We have astronomers try to impress upon us the size of our universe. They compare the number of stars to the single grains of sand sprawled across our planet. Such comparisons lead us to believe that the amount of sand that we have here is, in fact, infinite. As it happens, according to researchers at the University of Hawaii, there really is quite a lot of sand here- 7.5 x 10 to the power of 18, or 7 quintillion, 500 quadrillion. Give or take a few trillion here and there.

Appetite For Sand
Yet sand is by no means infinite, and that is becoming more and more notable in certain parts of the world. We consume between 30-40 billion tonnes of aggregate a year, and half of this is sand. We build new houses, skyscrapers, roads and bridges. We make glass and electronics. We use fracking as a means to drill for new oil. All of which consumes sand.
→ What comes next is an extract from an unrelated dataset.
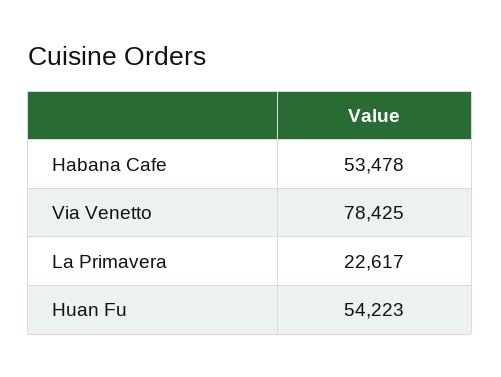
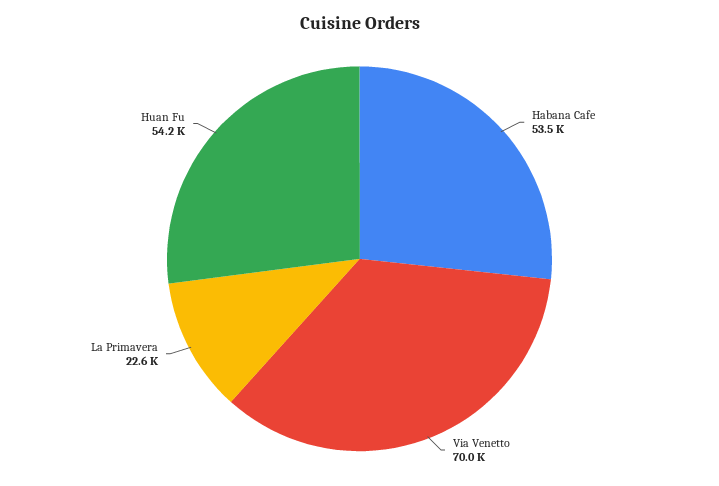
Via Venetto: 78425 -> 70000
Of all the mined material back in 2014, sand accounted for 85% of the total weight. Yet this is replaced only over thousands of years of rock erosion. This hardly seems sustainable now. The problem is, no one knows exactly how much damage this is having on our environment, primarily down to it being a hidden threat, out of sight from the media and the public eye. With this booming demand comes scarcity, and with scarcity often comes criminality. With an estimated worth of £50bn a year globally, and a cubic meter of sand selling for £62 in some areas of high demand, its no wonder there are gangs and organised enterprises dredging our beaches and islands of their riches.
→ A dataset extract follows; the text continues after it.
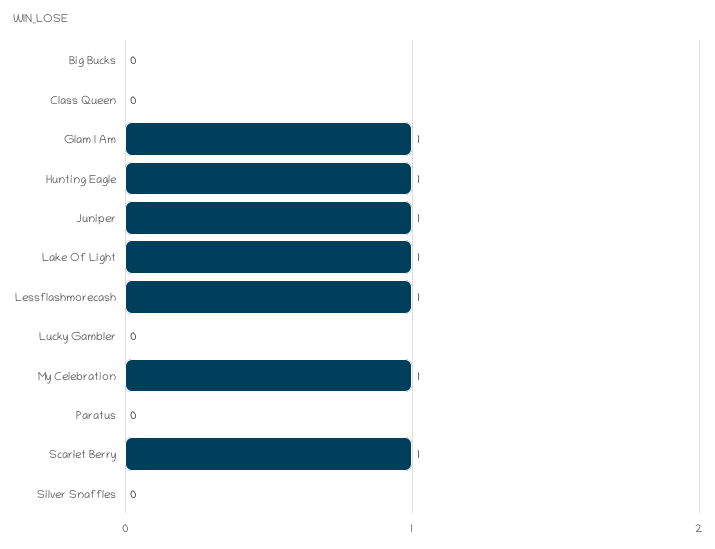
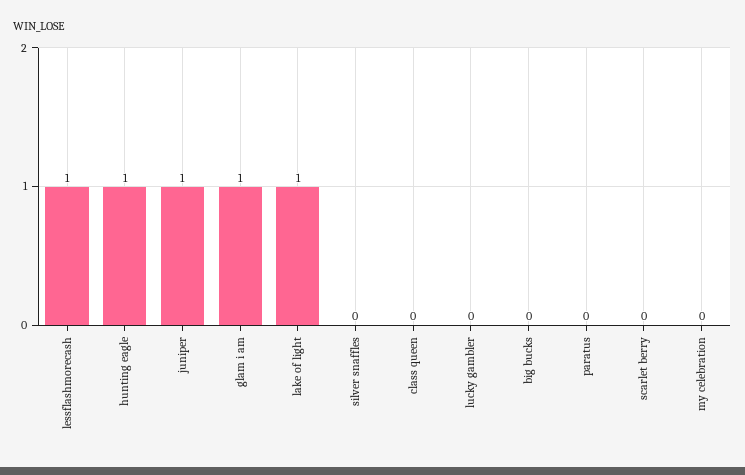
My Celebration: 1 -> 0
Scarlet Berry: 1 -> 0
This illegal trade can get you killed in some countries, from India and Indonesia to Morroco and Jamaica. Beaches are carted off by the hundreds of truckloads, and should anyone interfere with this activity, intimidation, threats, and even murder are all possible outcomes.

Sand Exploitation
Sand extraction is just isolated to developing countries though. In the US you have the ever-more-common activity of fracking, where 'frac sand' is used in the process to produce petroleum fluids such as oil and natural gas. Areas such as Wisconsin have been spoiled, provoking many protests from the local community.
Then you have the Lough Neagh in Northern Island, where Friends Of The Earth have been fighting to curb the dredging of one of Europe's most important wetlands. Friends Of The Earth claim that the bird population here has declined by 75% in the past 30 years, and damaging fish habitat by worsening water quality.
The Burj Khalifa in Dubai- the worlds tallest skyscraper- is entirely surrounded by sand. Despite this, the "right kind of sand" used for the construction was imported from Australia, because of its 'gritty' texture from riverbeds. They could have used sand from the sea bed, but this has to be cleansed of all salt residue first to prevent metal corrosion in buildings. This, of course, comes at an additional cost people don't want to pay for!
The Solution?
We have to ask ourselves whether sand extraction can be curbed, with the ever more insatiable demand for it. There is some research that suggests the use of small particles of plastic - "plastic sand" - that can replace 10% of natural sand in concrete. This could save a whopping 800 million tonnes a year! Then you have a team at Cambridge University that are using computer modelling to efficiently size the amount of concrete we need to use. Many structures are "over-engineered', which equals a lot of waste, and this is an intelligent means to tackle the problem.
And what can we personally do to help the overuse of sand? Ensure we are recycling glass responsibly, of course, so that we can reuse the materials over and over again.